As mentioned previously, I also added use strict; and use warnings; and declared all the variables with my. Often, you don't see that usage in this kind of documentation; it's not required in Perl, and it may distract some readers of the documentation from the main point of showing how the methods are called. This is not an unusual omission to find in Perl class documentation, but of course, it's recommended and often very helpful, as you saw in the last section.
So, I ran my slightly edited version of the example code from the beginning of the Bio::Perl manpage, with the following results:
[tisdall]$ perl bp1.pl Sequence name is AI129902 Sequence acc is AI129902 First 5 bases is CTCCG Submitted Blast for [ROA1_HUMAN] ......... [tisdall]$
I looked at each of the input and output files and verified the expected contents. The following output from a listing of the files will give you an idea of what to expect (although you may get different results by running the program with different input files or database lookups):
-rw-rw-r-- 1 tisdall tisdall 2391 May 5 10:37 AI129902.genbank -rw-rw-r-- 1 tisdall tisdall 2485 May 5 13:00 array.fasta -rw-rw-r-- 1 tisdall tisdall 1513 May 5 13:02 bp1.pl -rw-rw-r-- 1 tisdall tisdall 3653 May 5 13:02 bpout.genbank -rw-rw-r-- 1 tisdall tisdall 56888 May 5 13:04 blast.out
Notice that at the end of the program I call the blast_sequence method on the protein sequence object $seq_object3. I discovered that trying to run the blast_sequence method on a nucleotide sequence object (such as $seq_object5) failed.

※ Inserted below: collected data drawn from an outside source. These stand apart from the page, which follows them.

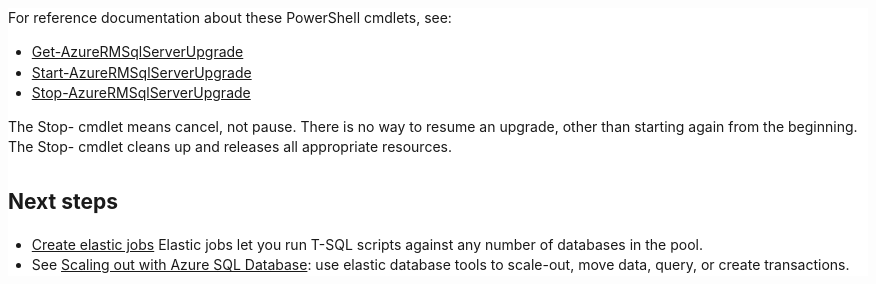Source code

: For reference documentation about these PowerShell cmdlets, see:


- [Get-AzureRMSqlServerUpgrade](https://msdn.microsoft.com/library/azure/mt603582.aspx)
- [Start-AzureRMSqlServerUpgrade](https://msdn.microsoft.com/library/azure/mt619403.aspx)
- [Stop-AzureRMSqlServerUpgrade](https://msdn.microsoft.com/library/azure/mt603589.aspx)


The Stop- cmdlet means cancel, not pause. There is no way to resume an upgrade, other than starting again from the beginning. The Stop- cmdlet cleans up and releases all appropriate resources.

## <a name="next-steps"></a>Next steps

- [Create elastic jobs](sql-database-elastic-jobs-overview.md) Elastic jobs let you run T-SQL scripts against any number of databases in the pool.
- See [Scaling out with Azure SQL Database](sql-database-elastic-scale-introduction.md): use elastic database tools to scale-out, move data, query, or create transactions.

Although the documentation for the method said that the sequence type would be examined and the appropriate BLAST program called (for example, blastp for protein sequence and blastx for nucleotide sequence, against the nr nonredundant protein database), it always seemed to call blastp no matter what the input sequence, and therefore it failed unless called with protein sequence as I had stored in $seq_object3. Perhaps this bug, a disconnect between the code and the documentation, has been fixed by the time you read this.